El pelirrojo se tambaleó hacia atrás, arrastrando a Caleb hacia el garaje, donde estaba el vehículo. Se golpeó la cabeza contra el parachoques, mientras mi amigo buscaba desesperadamente su pistola, y el soldado lo repelía a codazos.

—Haced algo, imbéciles. Ayudadme —gritó al abalanzarse Caleb encima de él, pero el pelirrojo era de mayor estatura, y con su peso, lo inmovilizó momentáneamente en el suelo.

—Sujétala —ordenó el gordo, empujándome hacia el joven, que me rodeó el cuello con el brazo y me apretó contra su pecho. Notaba en mi espalda que el corazón le latía desaforadamente, mientras me apartaba de los tres hombres, enzarzados junto a las ruedas delanteras del todoterreno.

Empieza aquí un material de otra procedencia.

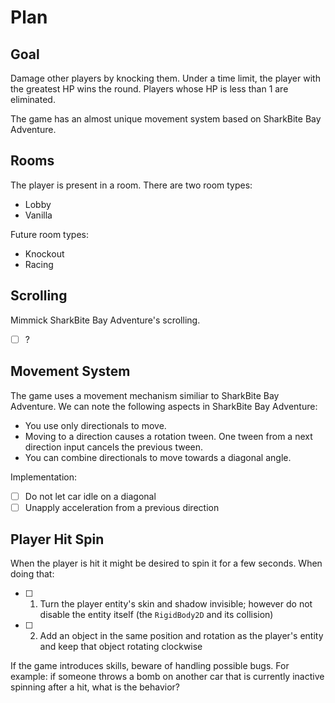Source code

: # Plan

## Goal

Damage other players by knocking them. Under a time limit, the player with the greatest HP wins the round. Players whose HP is less than 1 are eliminated.

The game has an almost unique movement system based on SharkBite Bay Adventure.

## Rooms

The player is present in a room. There are two room types:

- Lobby
- Vanilla

Future room types:

- Knockout
- Racing

## Scrolling

Mimmick SharkBite Bay Adventure's scrolling.

- [ ] ?

## Movement System

The game uses a movement mechanism similiar to SharkBite Bay Adventure. We can note the following aspects in SharkBite Bay Adventure:

- You use only directionals to move.
- Moving to a direction causes a rotation tween. One tween from a next direction input cancels the previous tween.
- You can combine directionals to move towards a diagonal angle.

Implementation:

- [ ] Do not let car idle on a diagonal
- [ ] Unapply acceleration from a previous direction

## Player Hit Spin

When the player is hit it might be desired to spin it for a few seconds. When doing that:

- [ ] 1. Turn the player entity's skin and shadow invisible; however do not disable the entity itself (the `RigidBody2D` and its collision)
- [ ] 2. Add an object in the same position and rotation as the player's entity and keep that object rotating clockwise

If the game introduces skills, beware of handling possible bugs. For example: if someone throws a bomb on another car that is currently inactive spinning after a hit, what is the behavior?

El gordo incrustó la mole de sus nudillos en la nuca de Caleb, que cayó sobre el pelirrojo, y este se conmocionó.

—¡Basta, basta! —grité cuando el gordo alzó el cuchillo, levantó el brazo con saña y hundió la hoja en la pierna de Caleb.

El soldado levantó el arma de nuevo y la dirigió más arriba: al cuello. Iba a matarlo.

Palpé con la mano la cadera del soldado joven, buscando la pistola. Sin pensarlo dos veces, la saqué de la funda y apunté al gordo que tenía el cuchillo contra el cuello de Caleb.

Apreté el gatillo, y una repentina nube de humo se extendió ante mí. El gordo gritó cuando la bala le desgarró un costado. Caleb rodó hacia un lado, desprendiéndose del pelirrojo, y yo disparé de nuevo e hice una mueca cuando la bala penetró en el pecho del hombre.

Caleb cogió las pistolas de los soldados y las arrojó entre la hierba. El pelirrojo soltó un quejido y brotó sangre de su garganta; luego, silencio.

Caleb intentó caminar, pero soltó un grito terrible; tenía la pernera de los pantalones empapada de sangre.

—Tenemos que salir de aquí —me dijo, dio unos pasos y cayó; la cara estaba desfiguraba a causa del dolor.

Junto a mí, el soldado más joven levantó las manos, sin moverse.

—Tú. —Oí mi propia voz—. Tú nos llevarás.

—¿Hablas en serio? —repuso. Parecía más delgado, más pequeño; su boca era una línea temblorosa.

—Ahora mismo. —Lo apunté con la pistola hasta que se dirigió al coche—. ¡Ahora! —grité, y se apresuró a encender el motor.

Sacó el coche del estrecho garaje y a punto estuvo de pasar por encima de las piernas del pelirrojo. Ayudé a Caleb a subir al vehículo sin bajar la pistola y cerré la puerta de golpe.